The Federal Reserve announced Thursday that it will keep interest rates at near-zero and will take a wait-and-see approach to monetary policy.
In the past few months, Fed officials have raised fears that economic growth and job gains could slow in the winter months amid rising coronavirus cases and the aftereffects of Congress failing to pass another stimulus package.
Such a development could lead the central bank to pursue additional monetary easing.
“Economic activity and employment have continued to recover but remain well below their levels at the beginning of the year,” the Fed’s monetary policy committee said in a statement.
Already, the Fed has taken historic steps to counteract the effects of the pandemic and the shutdowns of business. It has pledged to keep its interest rate target near zero for years, if necessary, and has expanded its balance sheet by more than $3 trillion.
Chairman Jerome Powell has said since the spring that more federal fiscal stimulus will be needed to support unemployed workers, struggling businesses in certain sectors, and state and local governments.

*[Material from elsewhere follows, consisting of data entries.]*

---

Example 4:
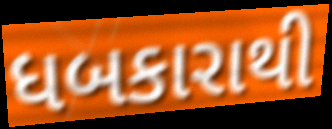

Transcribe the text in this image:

ધબકારાથી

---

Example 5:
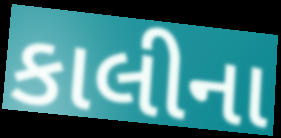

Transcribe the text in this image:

કાલીના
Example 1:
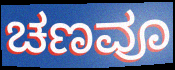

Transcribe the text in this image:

ಚಣವೂ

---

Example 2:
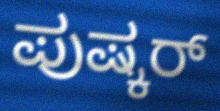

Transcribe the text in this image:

ಪುಷ್ಕರ್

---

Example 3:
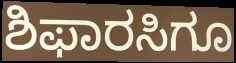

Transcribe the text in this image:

ಶಿಫಾರಸಿಗೂ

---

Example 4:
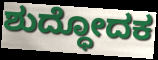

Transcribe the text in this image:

ಶುದ್ಧೋದಕ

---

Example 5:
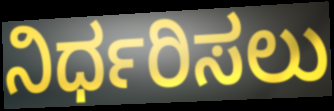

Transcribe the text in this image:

ನಿರ್ಧರಿಸಲು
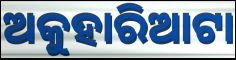
ଅକୁହାରିଆଟା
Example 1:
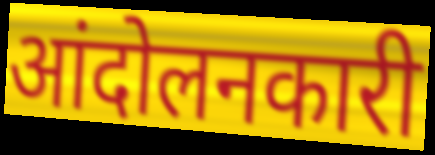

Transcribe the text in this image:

आंदोलनकारी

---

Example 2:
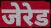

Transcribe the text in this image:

जेरेड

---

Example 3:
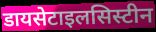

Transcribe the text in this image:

डायसेटाइलसिस्टीन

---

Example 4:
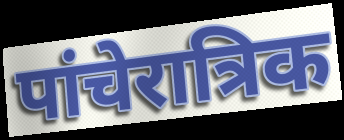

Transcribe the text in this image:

पांचेरात्रिक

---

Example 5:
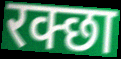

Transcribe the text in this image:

रक्छा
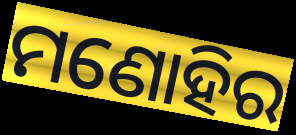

While the virus has surged in the fall, the economy, thus far, continued to inch back in terms of the labor and stock markets.

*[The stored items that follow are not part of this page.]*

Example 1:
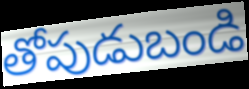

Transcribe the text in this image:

తోపుడుబండి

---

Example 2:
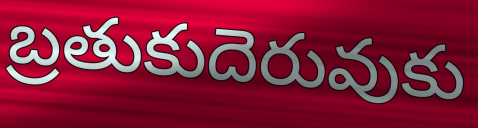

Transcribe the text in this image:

బ్రతుకుదెరువుకు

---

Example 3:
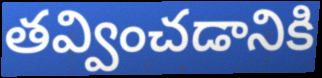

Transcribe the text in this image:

తవ్వించడానికి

The number of new applications for unemployment benefits last week dropped slightly to 751,000, the Labor Department reported Thursday, marking the tenth straight week that jobless claims were below a million.

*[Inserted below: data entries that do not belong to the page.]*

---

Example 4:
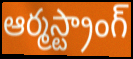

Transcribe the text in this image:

ఆర్మస్ట్రాంగ్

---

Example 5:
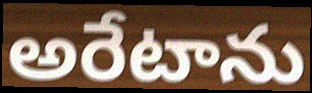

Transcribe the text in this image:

అరేటాను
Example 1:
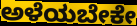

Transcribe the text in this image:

ಅಳೆಯಬೇಕೇ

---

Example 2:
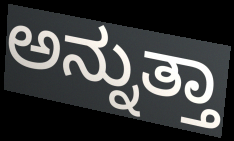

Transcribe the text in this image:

ಅನ್ನುತ್ತಾ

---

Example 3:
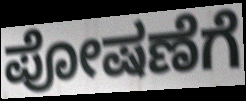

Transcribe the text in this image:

ಪೋಷಣೆಗೆ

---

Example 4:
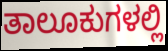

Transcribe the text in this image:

ತಾಲೂಕುಗಳಲ್ಲಿ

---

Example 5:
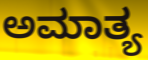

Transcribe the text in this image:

ಅಮಾತ್ಯ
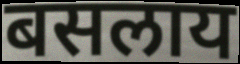
बसलाय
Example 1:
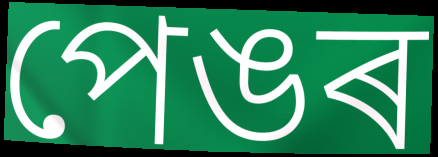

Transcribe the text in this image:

পেঙৰ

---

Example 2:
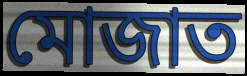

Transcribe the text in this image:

মোজাত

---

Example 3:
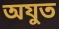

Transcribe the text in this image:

অযুত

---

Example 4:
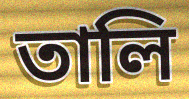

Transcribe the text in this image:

তালি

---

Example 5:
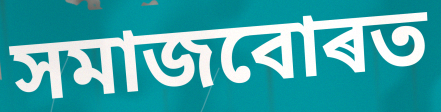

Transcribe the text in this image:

সমাজবোৰত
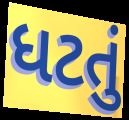
ધટતું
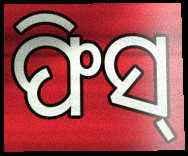
ଫିସ୍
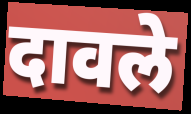
दावले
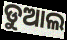
ଡୁଆଲ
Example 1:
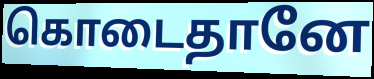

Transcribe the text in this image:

கொடைதானே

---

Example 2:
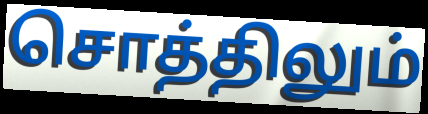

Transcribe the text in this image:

சொத்திலும்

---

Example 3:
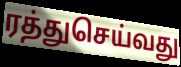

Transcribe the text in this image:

ரத்துசெய்வது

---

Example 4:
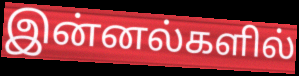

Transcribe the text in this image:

இன்னல்களில்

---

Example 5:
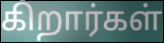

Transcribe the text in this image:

கிறார்கள்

Thursday’s release indicates that the labor market is healing, but slowly. Jobless claims are now roughly two-thirds below the levels seen in March but remain historically high.
Thursday’s report comes a day before the Labor Department will announce October’s unemployment rate and how many jobs were added to payrolls that month. The jobless rate is expected to dip to 7.7%, from 7.9% in September, with 530,000 workers being hired, according to the Wall Street Journal.
Stocks swung wildly on Tuesday and Wednesday thanks to uncertainty from the too-close-to-call presidential election, but overall the stock market has risen in the past few months and is on track for the best week since April.